→ **Aim of the exercise**
Respond with nothing but the number of lines in this data that include the word "migrate".
==============================
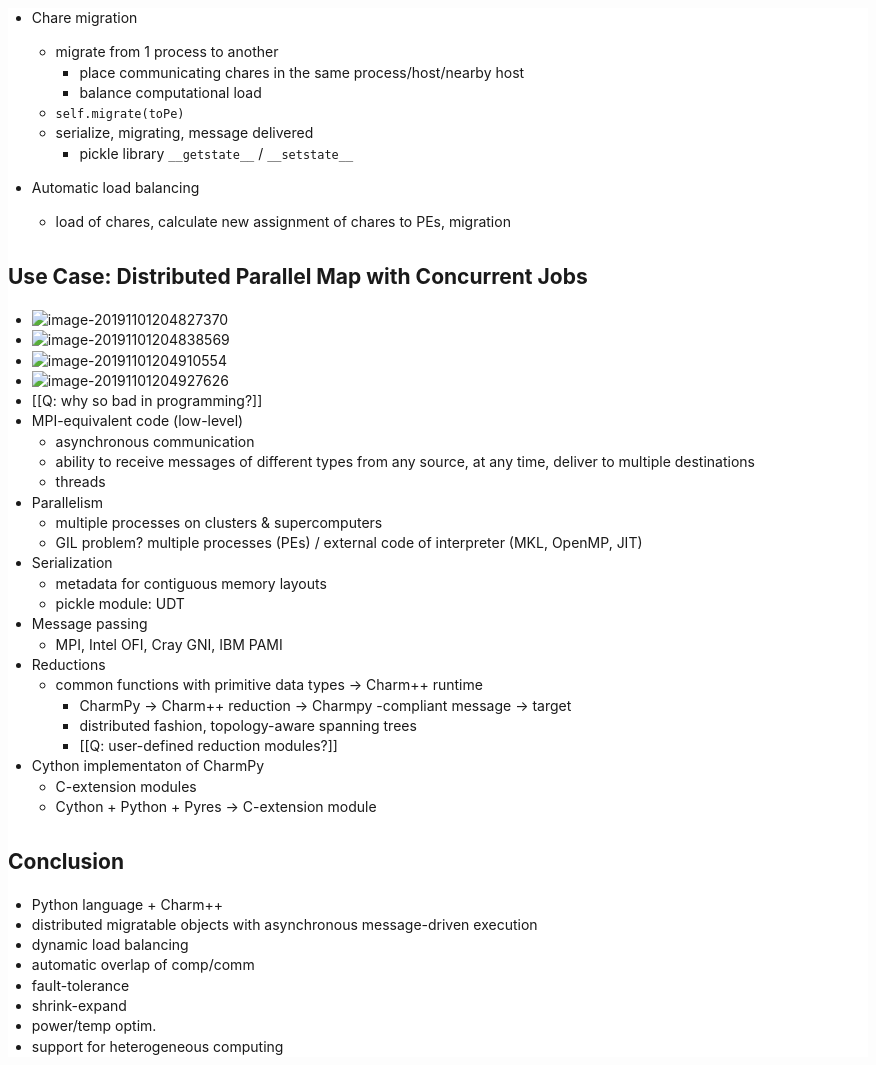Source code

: * Chare migration

  * migrate from 1 process to another
    * place communicating chares in the same process/host/nearby host
    * balance computational load
  * `self.migrate(toPe)`
  * serialize, migrating, message delivered
    * pickle library `__getstate__` / `__setstate__`

* Automatic load balancing

  * load of chares, calculate new assignment of chares to PEs, migration



## Use Case: Distributed Parallel Map with Concurrent Jobs

* ![image-20191101204827370](D:\OneDrive\Pictures\Typora\image-20191101204827370.png)
* ![image-20191101204838569](D:\OneDrive\Pictures\Typora\image-20191101204838569.png)
* ![image-20191101204910554](D:\OneDrive\Pictures\Typora\image-20191101204910554.png)
* ![image-20191101204927626](D:\OneDrive\Pictures\Typora\image-20191101204927626.png)
* [[Q: why so bad in programming?]]
* MPI-equivalent code (low-level)
  * asynchronous communication
  * ability to receive messages of different types from any source, at any time, deliver to multiple destinations
  * threads
* Parallelism
  * multiple processes on clusters & supercomputers
  * GIL problem? multiple processes (PEs) / external code of interpreter (MKL, OpenMP, JIT)
* Serialization
  * metadata for contiguous memory layouts
  * pickle module: UDT
* Message passing
  * MPI, Intel OFI, Cray GNI, IBM PAMI
* Reductions
  * common functions with primitive data types → Charm++ runtime
    * CharmPy → Charm++ reduction → Charmpy -compliant message → target
    * distributed fashion, topology-aware spanning trees
    * [[Q: user-defined reduction modules?]]
* Cython implementaton of CharmPy
  * C-extension modules
  * Cython + Python + Pyres → C-extension module



## Conclusion

* Python language + Charm++
* distributed migratable objects with asynchronous message-driven execution
* dynamic load balancing
* automatic overlap of comp/comm
* fault-tolerance
* shrink-expand
* power/temp optim.
* support for heterogeneous computing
==============================
→ **Answer to the problem**
2